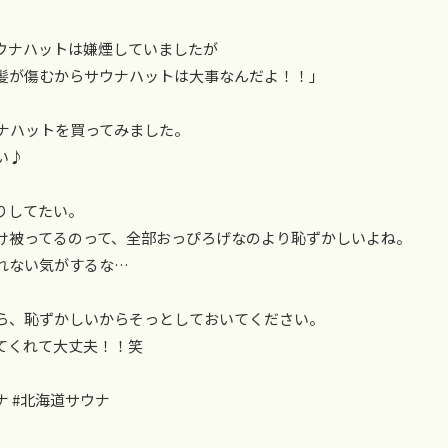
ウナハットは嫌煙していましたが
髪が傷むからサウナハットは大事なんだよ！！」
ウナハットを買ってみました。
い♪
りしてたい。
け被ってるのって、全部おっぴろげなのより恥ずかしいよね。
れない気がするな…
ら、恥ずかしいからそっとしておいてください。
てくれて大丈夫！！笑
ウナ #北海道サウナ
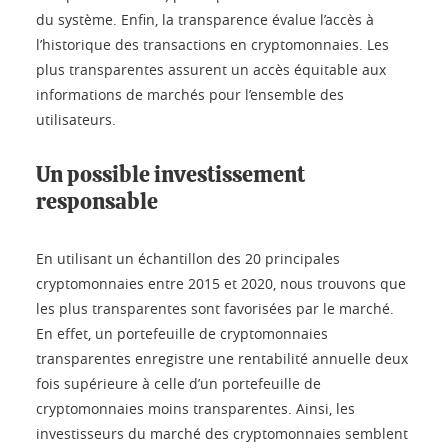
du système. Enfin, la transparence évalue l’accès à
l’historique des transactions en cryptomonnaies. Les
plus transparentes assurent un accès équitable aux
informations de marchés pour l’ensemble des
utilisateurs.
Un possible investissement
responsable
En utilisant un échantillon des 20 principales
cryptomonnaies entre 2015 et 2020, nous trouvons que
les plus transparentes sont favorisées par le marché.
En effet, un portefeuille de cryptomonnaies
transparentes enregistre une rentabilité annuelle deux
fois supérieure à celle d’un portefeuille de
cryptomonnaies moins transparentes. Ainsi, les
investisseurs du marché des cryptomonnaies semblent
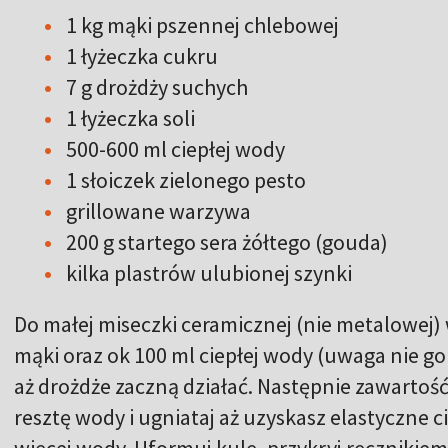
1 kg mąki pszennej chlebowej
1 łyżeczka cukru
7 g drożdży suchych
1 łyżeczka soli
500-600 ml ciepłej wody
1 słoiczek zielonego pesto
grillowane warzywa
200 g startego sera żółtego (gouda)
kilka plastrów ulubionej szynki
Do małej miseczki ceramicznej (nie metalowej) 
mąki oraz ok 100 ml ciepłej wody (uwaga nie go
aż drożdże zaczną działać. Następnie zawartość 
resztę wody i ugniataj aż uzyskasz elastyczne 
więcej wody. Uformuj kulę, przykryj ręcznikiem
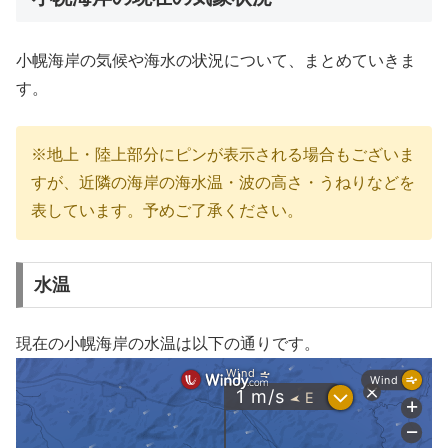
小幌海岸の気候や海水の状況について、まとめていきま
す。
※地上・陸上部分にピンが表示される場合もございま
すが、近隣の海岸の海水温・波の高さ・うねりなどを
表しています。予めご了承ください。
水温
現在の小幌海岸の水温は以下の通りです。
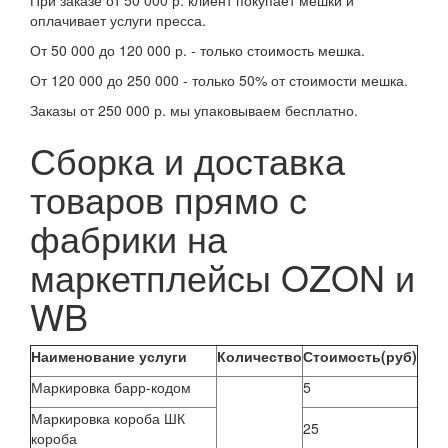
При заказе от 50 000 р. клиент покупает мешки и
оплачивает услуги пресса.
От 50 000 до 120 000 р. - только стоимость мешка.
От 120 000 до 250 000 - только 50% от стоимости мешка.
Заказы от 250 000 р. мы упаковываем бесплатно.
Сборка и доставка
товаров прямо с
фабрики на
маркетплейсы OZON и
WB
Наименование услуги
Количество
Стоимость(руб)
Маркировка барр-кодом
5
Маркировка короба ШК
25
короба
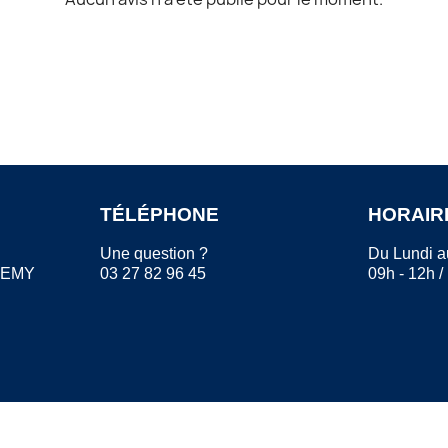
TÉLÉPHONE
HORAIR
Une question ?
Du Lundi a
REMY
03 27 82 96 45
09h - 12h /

## ABOUT THIS TASK:
Pick out every line in the records above that contains the word "cryptomonnaies" and copy each one.

## EXERCISE OUTPUT:
l’historique des transactions en cryptomonnaies. Les
cryptomonnaies entre 2015 et 2020, nous trouvons que
En effet, un portefeuille de cryptomonnaies
cryptomonnaies moins transparentes. Ainsi, les
investisseurs du marché des cryptomonnaies semblent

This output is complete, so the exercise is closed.